== Dataset extract ==
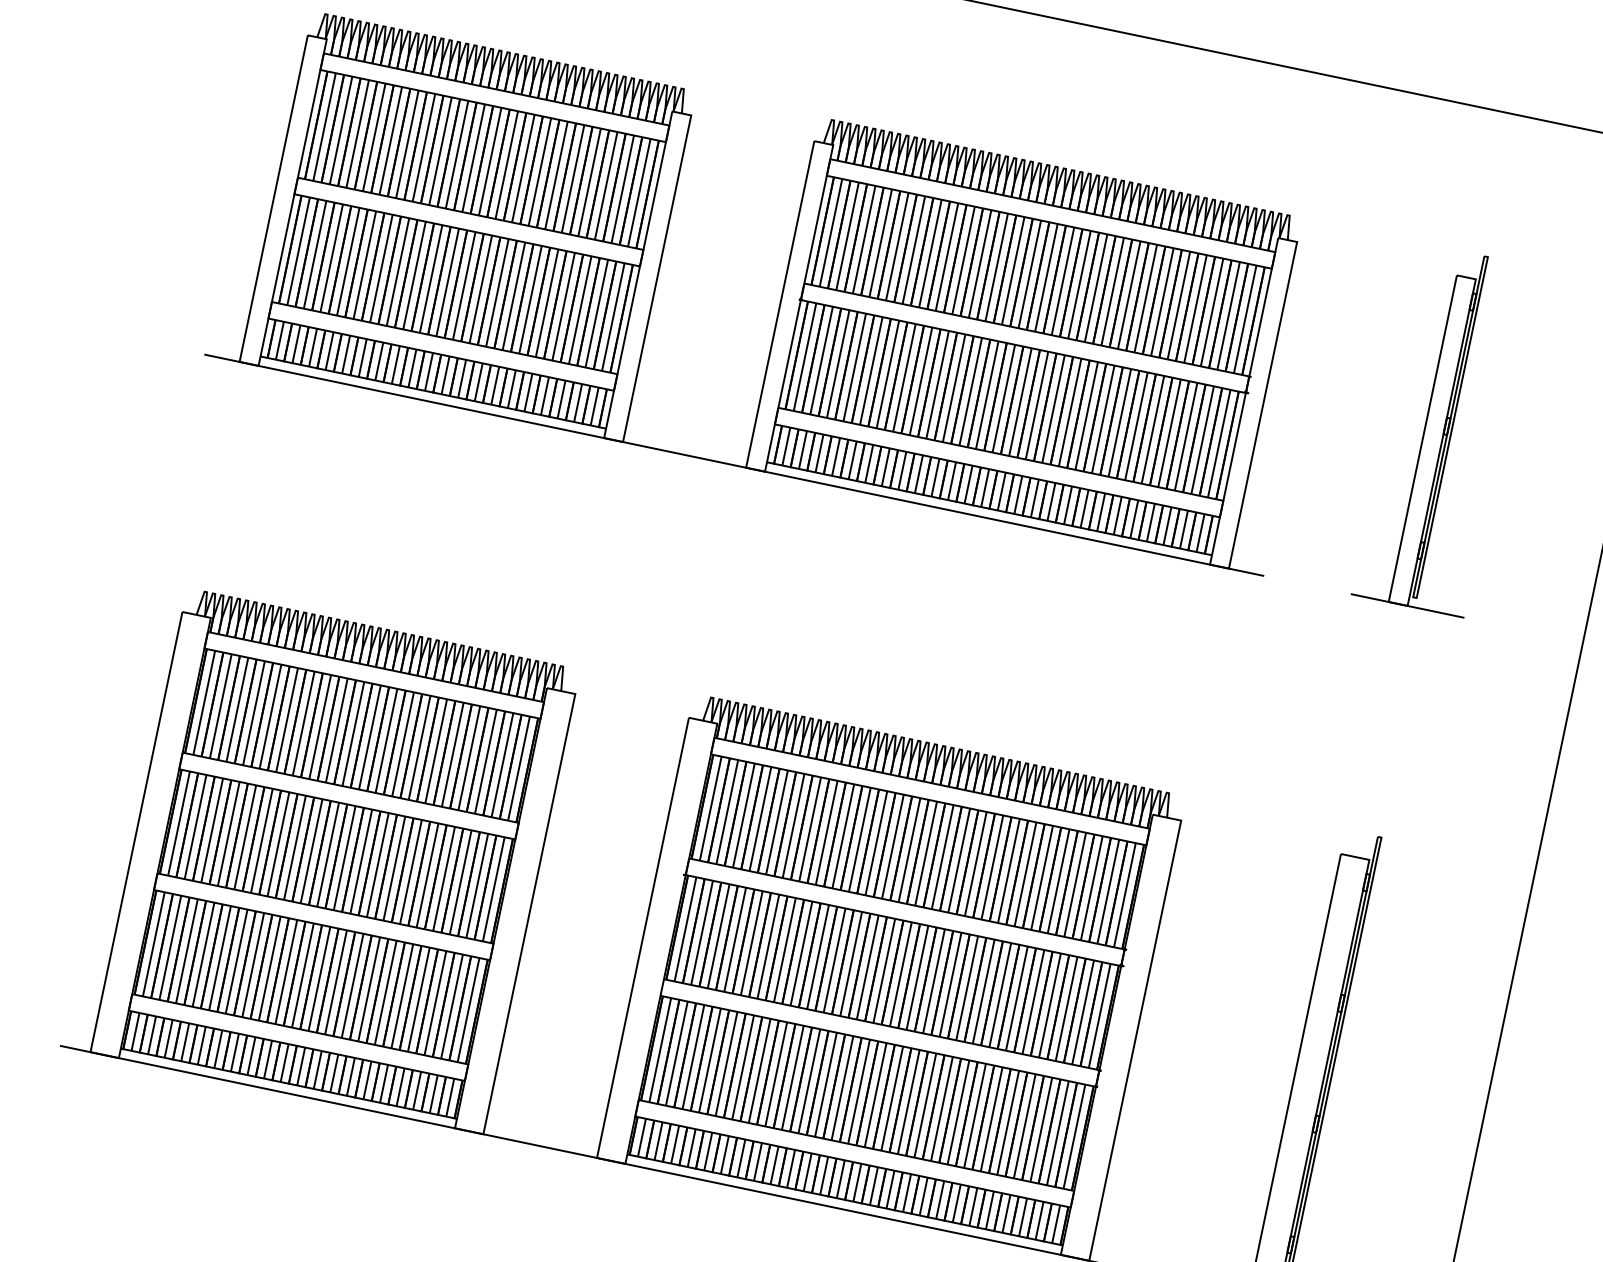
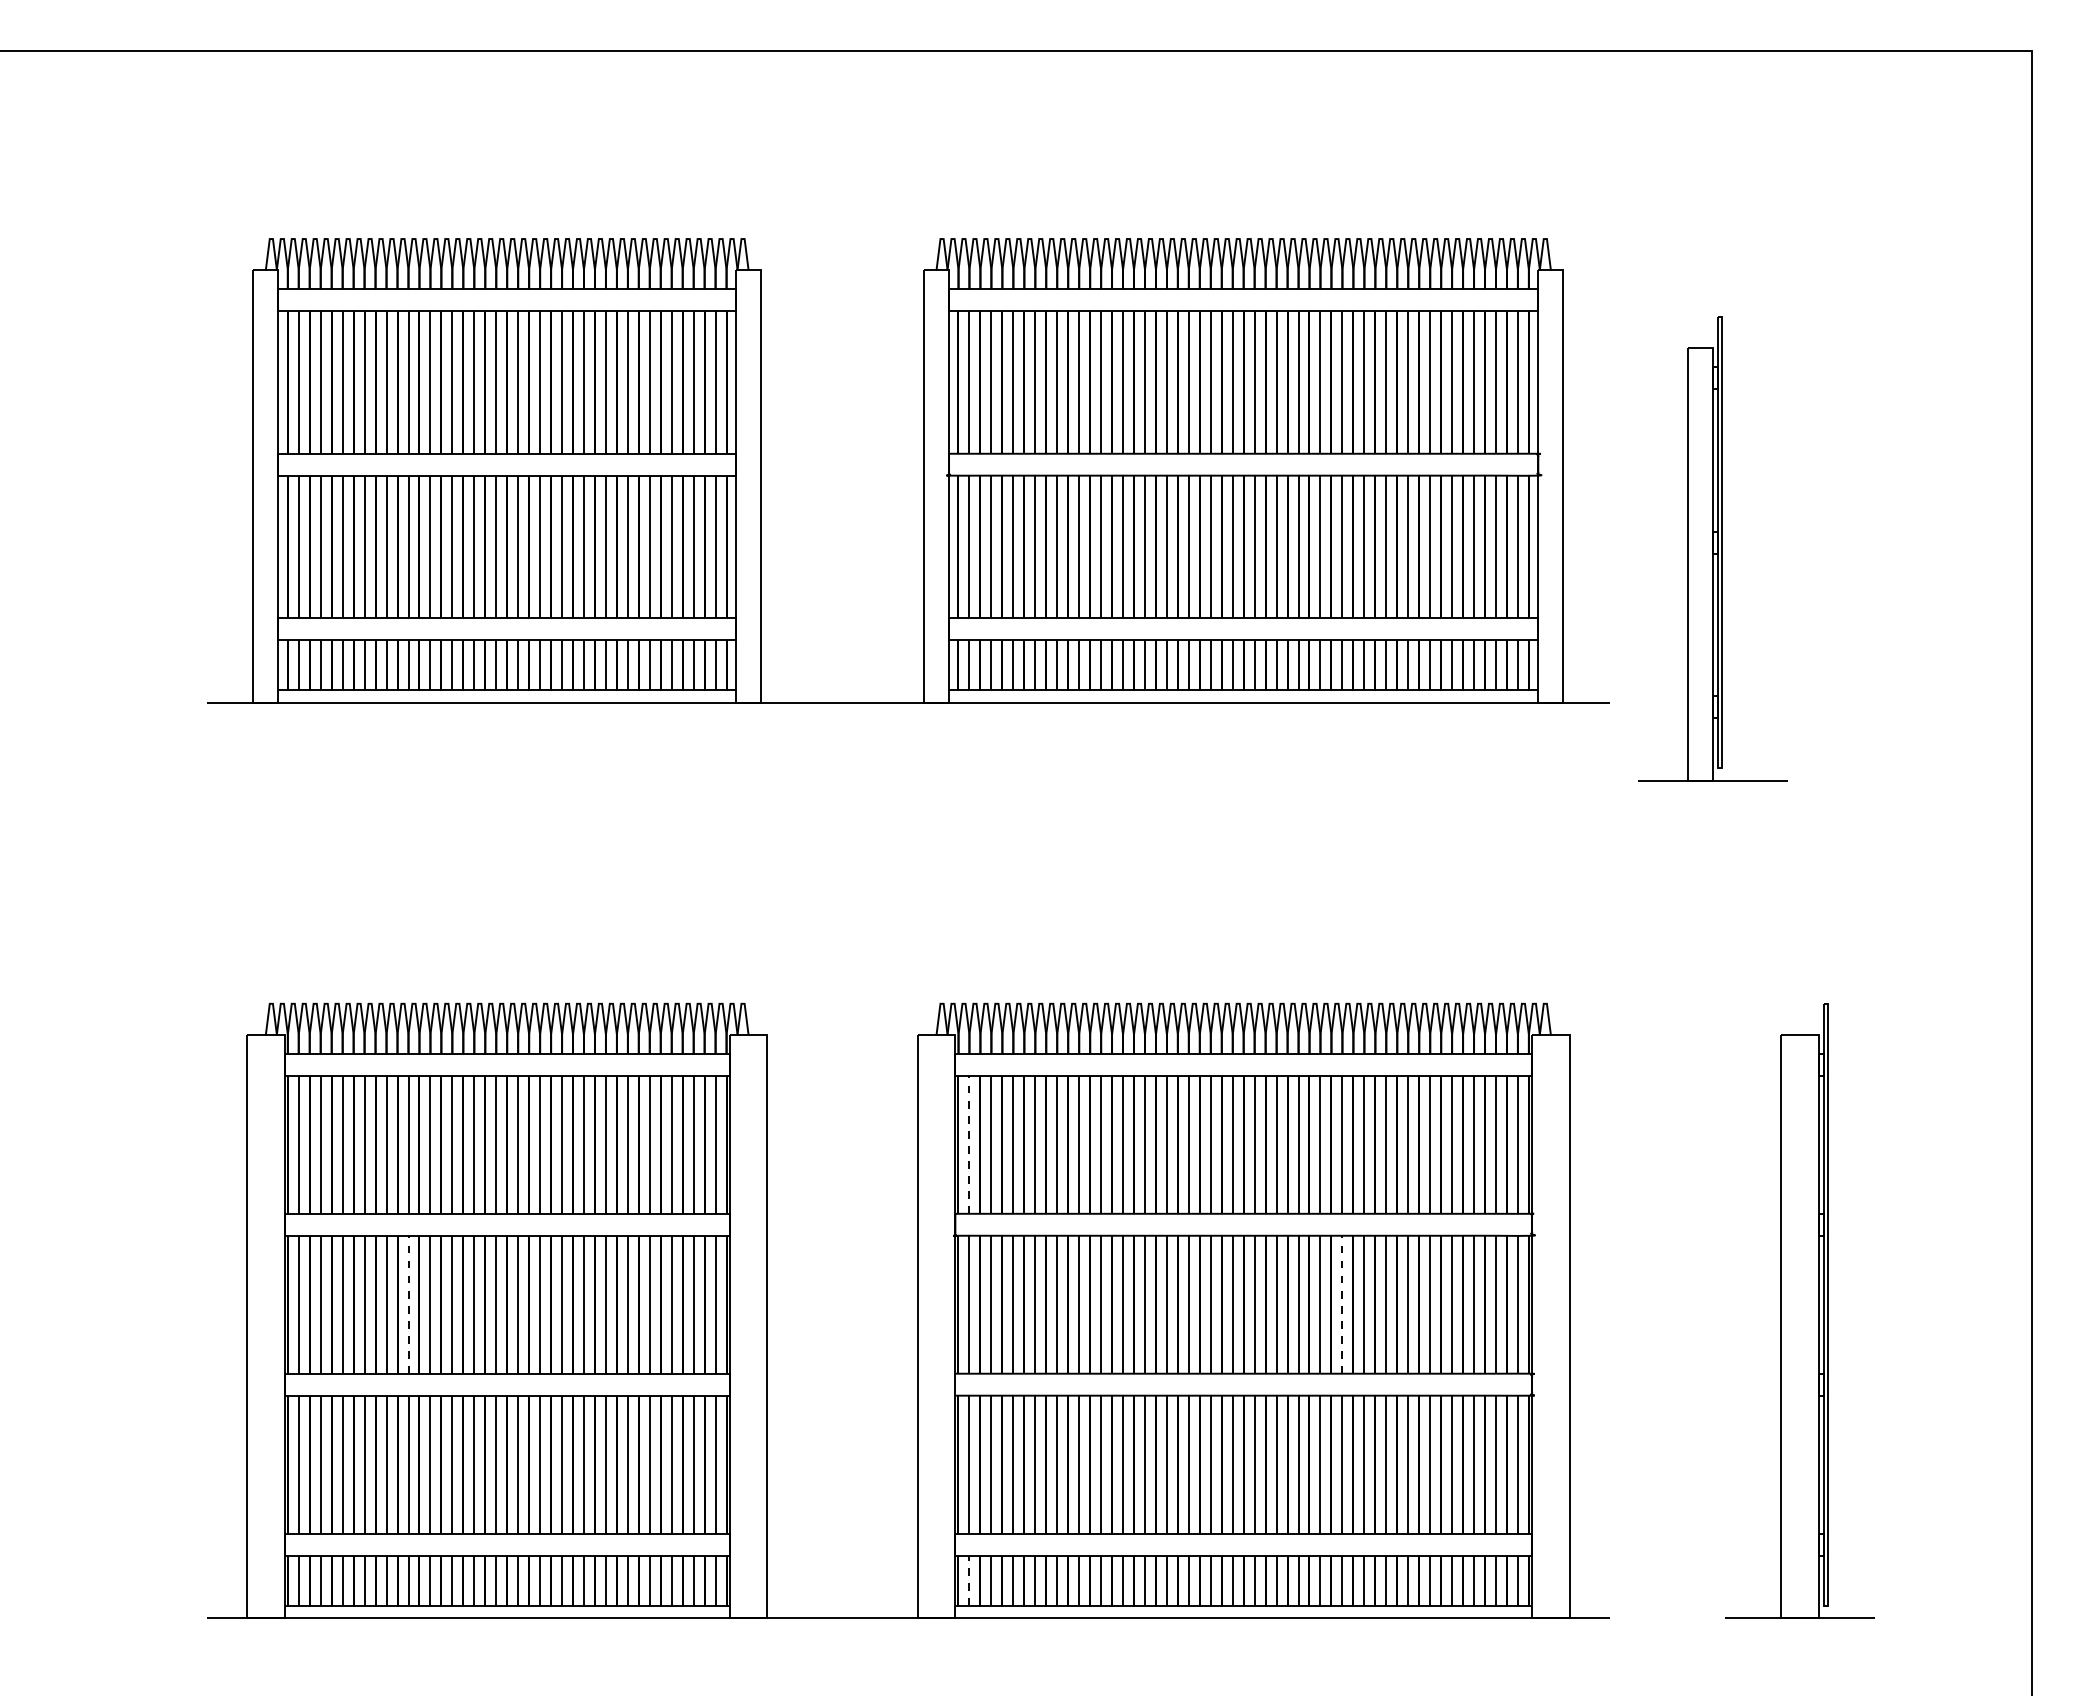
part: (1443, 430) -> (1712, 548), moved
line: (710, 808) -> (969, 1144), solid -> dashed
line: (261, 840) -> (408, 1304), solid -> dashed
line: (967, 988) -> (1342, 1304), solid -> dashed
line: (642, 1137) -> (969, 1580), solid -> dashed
===
== Dataset extract ==
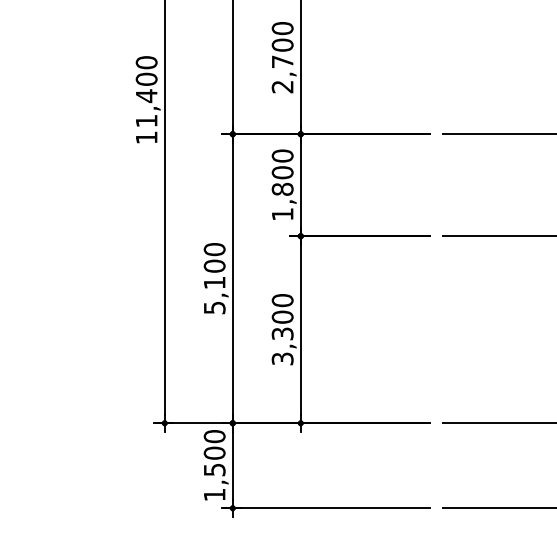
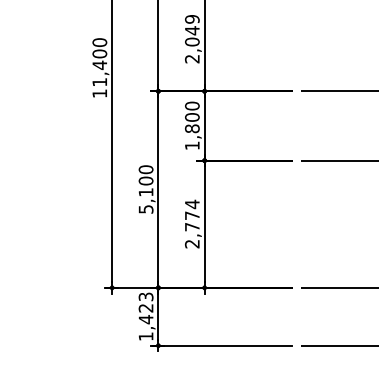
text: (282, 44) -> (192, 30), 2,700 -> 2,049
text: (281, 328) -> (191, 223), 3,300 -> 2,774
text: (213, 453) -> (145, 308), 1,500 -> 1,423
===
• Work task: Give again exactly, and only, the lines above starting at the one with "line: (967, 988)" and ending at the one with "line: (642, 1137)".

• Solution to this problem:
line: (967, 988) -> (1342, 1304), solid -> dashed
line: (642, 1137) -> (969, 1580), solid -> dashed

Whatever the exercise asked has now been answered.